Wirtschaftsnews1 Jahr ago3003 min

Kritik an der Grenzkrise

Vizepräsidentin Kamala Harris versuchte, in einem hitzigen Interview auf Fox News Kritik an der Verwaltung bezüglich der Grenzkrise abzulehnen. Sie betonte, dass ihre Präsidentschaft nicht einfach eine Fortsetzung von Joe Bidens Präsidentschaft sein werde und dass sie frische Ideen und ihre eigenen Erfahrungen mitbringen werde.

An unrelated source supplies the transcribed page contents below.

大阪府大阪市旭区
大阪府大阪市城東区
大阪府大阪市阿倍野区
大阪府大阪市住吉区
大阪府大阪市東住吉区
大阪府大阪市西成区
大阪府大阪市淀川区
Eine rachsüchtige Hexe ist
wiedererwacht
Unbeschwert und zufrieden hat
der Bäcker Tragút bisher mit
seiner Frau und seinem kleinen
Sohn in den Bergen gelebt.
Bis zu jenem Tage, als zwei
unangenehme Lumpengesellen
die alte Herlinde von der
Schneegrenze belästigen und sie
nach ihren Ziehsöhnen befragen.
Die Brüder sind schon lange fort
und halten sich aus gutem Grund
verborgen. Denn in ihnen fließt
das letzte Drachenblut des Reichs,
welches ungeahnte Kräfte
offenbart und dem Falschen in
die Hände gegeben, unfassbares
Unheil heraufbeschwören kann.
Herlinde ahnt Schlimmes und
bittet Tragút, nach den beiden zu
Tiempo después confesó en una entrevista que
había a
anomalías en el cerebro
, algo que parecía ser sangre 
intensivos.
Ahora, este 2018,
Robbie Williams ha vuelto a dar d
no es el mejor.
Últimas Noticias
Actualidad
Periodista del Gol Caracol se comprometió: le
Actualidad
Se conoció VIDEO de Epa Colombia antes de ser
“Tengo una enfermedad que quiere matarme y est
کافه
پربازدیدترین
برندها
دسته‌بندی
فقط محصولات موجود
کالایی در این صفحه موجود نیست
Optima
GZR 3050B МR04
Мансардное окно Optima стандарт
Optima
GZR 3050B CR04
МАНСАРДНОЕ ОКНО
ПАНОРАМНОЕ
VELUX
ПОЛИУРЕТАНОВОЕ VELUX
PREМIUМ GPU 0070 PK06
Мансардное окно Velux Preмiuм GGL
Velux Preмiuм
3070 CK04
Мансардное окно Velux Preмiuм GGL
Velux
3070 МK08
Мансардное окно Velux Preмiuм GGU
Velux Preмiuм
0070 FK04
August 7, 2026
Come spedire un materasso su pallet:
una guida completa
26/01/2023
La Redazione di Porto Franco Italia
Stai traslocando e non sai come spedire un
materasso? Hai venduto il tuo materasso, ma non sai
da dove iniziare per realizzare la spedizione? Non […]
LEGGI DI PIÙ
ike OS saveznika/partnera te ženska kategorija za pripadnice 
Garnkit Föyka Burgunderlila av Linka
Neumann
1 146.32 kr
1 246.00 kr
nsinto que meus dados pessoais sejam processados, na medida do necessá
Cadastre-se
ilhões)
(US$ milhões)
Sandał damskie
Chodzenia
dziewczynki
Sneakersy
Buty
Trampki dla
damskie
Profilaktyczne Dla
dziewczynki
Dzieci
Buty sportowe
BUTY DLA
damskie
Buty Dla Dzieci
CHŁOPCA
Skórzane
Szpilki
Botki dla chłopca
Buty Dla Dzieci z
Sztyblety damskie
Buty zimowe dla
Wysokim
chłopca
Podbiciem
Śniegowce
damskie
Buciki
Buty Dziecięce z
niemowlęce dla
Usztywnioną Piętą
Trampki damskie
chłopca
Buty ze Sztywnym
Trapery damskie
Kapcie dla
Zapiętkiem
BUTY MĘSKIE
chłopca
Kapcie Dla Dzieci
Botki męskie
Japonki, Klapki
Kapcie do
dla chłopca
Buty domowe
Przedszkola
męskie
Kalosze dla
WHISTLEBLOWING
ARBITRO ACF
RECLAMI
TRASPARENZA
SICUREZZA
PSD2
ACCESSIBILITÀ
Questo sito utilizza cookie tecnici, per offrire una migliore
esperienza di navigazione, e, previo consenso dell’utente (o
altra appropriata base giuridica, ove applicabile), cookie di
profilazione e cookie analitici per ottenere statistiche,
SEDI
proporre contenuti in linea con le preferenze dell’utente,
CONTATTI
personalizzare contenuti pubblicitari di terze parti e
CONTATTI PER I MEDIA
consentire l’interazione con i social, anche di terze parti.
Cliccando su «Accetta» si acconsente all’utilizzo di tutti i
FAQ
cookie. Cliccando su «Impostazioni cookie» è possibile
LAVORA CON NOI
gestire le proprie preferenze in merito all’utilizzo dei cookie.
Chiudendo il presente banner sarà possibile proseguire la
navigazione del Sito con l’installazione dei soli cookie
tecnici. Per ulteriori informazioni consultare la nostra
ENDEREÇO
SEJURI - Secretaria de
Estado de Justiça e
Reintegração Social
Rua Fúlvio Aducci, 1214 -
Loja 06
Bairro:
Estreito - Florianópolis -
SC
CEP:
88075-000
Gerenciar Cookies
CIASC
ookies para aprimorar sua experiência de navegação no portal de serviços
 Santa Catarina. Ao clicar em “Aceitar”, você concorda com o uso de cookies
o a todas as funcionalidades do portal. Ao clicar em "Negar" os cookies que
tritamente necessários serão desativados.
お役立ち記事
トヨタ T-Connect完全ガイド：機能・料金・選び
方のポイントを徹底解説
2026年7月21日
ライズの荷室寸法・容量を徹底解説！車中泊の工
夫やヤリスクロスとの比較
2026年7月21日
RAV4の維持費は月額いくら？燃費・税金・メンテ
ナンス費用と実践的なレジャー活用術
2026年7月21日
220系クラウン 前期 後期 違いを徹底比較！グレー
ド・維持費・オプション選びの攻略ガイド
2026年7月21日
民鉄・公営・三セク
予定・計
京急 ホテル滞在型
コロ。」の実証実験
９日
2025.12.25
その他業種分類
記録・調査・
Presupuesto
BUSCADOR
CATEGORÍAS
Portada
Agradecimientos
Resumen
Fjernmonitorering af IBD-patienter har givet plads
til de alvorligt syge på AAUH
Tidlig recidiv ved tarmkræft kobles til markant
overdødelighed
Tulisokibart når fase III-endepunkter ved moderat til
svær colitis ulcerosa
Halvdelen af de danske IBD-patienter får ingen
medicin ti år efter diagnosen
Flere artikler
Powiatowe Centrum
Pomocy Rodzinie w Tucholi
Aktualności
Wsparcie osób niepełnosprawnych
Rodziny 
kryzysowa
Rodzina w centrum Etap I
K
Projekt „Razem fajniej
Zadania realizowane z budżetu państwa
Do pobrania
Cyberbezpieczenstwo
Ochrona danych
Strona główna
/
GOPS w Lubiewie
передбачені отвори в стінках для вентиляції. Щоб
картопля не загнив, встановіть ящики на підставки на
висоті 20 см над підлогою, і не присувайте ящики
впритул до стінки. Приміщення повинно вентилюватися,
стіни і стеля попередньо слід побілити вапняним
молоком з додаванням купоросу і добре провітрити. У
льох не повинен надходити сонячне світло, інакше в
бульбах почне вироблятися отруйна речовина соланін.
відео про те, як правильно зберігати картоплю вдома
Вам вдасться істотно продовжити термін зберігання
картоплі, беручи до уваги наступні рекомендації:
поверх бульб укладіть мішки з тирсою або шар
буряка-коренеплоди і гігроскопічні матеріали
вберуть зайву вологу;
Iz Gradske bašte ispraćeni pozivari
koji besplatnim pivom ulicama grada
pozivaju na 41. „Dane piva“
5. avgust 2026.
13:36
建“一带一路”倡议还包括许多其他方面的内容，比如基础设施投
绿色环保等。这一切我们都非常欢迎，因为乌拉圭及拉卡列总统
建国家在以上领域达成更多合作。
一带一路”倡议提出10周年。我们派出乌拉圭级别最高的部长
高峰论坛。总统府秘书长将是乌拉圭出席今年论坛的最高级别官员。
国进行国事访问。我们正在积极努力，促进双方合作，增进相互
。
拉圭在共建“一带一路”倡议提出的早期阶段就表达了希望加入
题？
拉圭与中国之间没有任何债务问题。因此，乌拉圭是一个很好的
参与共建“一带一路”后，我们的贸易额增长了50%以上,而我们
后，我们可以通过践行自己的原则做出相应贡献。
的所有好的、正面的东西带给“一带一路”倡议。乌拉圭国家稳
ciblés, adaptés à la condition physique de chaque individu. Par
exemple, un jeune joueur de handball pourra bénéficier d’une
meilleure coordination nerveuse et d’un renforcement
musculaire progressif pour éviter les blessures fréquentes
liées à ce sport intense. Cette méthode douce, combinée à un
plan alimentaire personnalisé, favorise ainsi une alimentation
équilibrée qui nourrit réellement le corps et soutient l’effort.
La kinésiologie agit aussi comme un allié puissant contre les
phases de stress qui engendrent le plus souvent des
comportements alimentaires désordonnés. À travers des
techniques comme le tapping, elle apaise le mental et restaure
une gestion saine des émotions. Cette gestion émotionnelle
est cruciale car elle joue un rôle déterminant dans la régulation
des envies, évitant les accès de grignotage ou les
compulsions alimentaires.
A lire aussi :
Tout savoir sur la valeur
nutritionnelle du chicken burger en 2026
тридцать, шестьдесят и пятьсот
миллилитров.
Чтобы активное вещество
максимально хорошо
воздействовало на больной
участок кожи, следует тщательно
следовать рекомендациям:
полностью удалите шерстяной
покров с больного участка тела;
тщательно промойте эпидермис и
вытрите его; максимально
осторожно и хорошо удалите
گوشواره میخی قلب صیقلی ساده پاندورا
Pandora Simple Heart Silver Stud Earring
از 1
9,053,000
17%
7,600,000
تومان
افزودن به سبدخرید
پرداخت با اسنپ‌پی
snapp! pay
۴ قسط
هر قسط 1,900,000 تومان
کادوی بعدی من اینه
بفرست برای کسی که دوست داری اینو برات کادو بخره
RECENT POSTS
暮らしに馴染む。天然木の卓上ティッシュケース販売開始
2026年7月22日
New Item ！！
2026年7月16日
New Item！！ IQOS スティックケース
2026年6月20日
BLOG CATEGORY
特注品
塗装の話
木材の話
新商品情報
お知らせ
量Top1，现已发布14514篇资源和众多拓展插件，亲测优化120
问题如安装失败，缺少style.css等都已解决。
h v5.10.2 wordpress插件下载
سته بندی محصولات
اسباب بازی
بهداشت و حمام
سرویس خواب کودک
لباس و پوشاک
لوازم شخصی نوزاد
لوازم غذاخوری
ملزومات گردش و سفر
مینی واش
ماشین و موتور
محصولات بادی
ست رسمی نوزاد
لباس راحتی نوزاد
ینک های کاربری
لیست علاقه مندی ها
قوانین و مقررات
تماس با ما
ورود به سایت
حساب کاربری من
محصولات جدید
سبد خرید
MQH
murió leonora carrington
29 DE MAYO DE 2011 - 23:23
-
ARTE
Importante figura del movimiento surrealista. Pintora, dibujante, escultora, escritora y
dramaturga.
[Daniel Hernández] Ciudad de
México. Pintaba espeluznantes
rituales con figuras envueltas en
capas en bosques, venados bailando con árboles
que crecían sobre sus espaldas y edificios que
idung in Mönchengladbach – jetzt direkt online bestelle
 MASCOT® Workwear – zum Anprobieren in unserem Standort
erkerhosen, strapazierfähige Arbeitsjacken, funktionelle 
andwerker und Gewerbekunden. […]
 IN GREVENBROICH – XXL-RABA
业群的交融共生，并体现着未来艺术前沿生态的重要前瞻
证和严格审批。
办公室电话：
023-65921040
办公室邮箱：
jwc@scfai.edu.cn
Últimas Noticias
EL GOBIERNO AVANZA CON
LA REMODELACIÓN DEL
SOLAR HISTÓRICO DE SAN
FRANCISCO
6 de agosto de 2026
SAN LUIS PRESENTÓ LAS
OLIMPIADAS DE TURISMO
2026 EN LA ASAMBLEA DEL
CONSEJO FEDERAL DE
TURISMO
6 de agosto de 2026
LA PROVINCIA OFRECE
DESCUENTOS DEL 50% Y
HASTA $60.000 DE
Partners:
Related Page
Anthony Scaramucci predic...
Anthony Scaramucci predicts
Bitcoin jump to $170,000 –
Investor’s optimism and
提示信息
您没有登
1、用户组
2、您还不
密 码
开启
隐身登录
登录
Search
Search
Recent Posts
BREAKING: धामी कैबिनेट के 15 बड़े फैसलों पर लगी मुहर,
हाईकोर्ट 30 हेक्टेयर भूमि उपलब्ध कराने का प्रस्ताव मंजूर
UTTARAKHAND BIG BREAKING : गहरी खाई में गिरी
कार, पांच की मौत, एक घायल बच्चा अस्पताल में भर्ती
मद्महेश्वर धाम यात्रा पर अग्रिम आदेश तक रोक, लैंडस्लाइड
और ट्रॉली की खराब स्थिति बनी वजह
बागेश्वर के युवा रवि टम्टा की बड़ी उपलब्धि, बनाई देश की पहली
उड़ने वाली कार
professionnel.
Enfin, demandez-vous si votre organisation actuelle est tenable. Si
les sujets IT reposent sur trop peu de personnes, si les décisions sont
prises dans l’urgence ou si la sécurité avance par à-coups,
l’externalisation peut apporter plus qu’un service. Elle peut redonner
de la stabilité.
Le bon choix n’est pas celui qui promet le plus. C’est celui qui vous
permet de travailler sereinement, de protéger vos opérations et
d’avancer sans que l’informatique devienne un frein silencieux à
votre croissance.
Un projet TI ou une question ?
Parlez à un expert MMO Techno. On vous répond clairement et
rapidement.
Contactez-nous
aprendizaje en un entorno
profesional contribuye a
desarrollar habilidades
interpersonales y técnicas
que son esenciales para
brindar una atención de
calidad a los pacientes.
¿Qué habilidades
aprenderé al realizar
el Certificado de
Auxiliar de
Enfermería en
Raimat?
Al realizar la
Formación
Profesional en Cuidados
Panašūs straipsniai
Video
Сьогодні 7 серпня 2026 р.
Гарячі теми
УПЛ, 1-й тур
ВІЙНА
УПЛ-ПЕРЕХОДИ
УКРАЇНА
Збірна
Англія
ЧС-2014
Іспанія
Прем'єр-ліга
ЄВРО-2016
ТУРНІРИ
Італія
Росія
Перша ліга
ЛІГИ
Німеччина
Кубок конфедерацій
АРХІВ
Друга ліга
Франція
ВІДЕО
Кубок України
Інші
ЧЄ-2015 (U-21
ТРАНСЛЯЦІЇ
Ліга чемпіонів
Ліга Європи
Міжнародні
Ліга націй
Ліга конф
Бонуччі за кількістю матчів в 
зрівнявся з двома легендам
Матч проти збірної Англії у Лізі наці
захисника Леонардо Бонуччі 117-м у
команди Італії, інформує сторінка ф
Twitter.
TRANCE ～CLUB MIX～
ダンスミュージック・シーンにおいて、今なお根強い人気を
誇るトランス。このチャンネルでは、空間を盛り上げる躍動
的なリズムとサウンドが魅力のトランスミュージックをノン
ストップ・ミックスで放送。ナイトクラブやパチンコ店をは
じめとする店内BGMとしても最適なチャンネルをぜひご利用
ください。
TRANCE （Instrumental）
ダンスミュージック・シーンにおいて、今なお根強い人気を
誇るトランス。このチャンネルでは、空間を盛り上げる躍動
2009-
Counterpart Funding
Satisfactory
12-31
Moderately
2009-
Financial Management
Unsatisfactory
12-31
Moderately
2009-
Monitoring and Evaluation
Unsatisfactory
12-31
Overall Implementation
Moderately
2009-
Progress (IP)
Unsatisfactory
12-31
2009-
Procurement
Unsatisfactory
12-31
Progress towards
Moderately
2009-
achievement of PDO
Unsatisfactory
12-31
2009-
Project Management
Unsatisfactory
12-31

Stellungnahme zu Transgender-Rechten

Harris äußerte sich auch zu ihrer Position bezüglich der Rechte von Transgender-Personen. In dem fast eine halbe Stunde dauernden Interview wollte sie ihre Ansichten klarstellen und sich von den bisherigen Ansätzen abgrenzen.

Versuch, konservative Wähler anzusprechen

Am selben Tag hatte Harris eine Veranstaltung in einem Vorort von Philadelphia, bei der sie versuchte, konservative Wähler zu gewinnen. Dort waren zahlreiche republikanische Amtsträger anwesend, die ihre Kampagne unterstützten.

Immigration als zentrales Thema

Im Gespräch mit dem politischen Moderator Bret Baier wurde das Thema Immigration angesprochen, das von vielen Wählern als entscheidend für die Wahl angesehen wird. Harris argumentierte, dass die Probleme im Einwanderungssystem bereits vor ihrer Amtszeit bestanden hätten und kritisierte die Rolle von Donald Trump, der eine parteiübergreifende Lösung blockiert habe.

Reaktion auf Vorwürfe

Als Baier Harris auf die Anzahl der undocumented migrants ansprach und ein Video zeigte, in dem ein Familienmitglied die Biden-Harris-Administration für den Tod einer Frau verantwortlich machte, reagierte sie mit Mitgefühl. Sie drückte ihr Beileid aus, wies jedoch darauf hin, dass die Bemühungen um eine bipartisane Lösung durch Trump behindert wurden.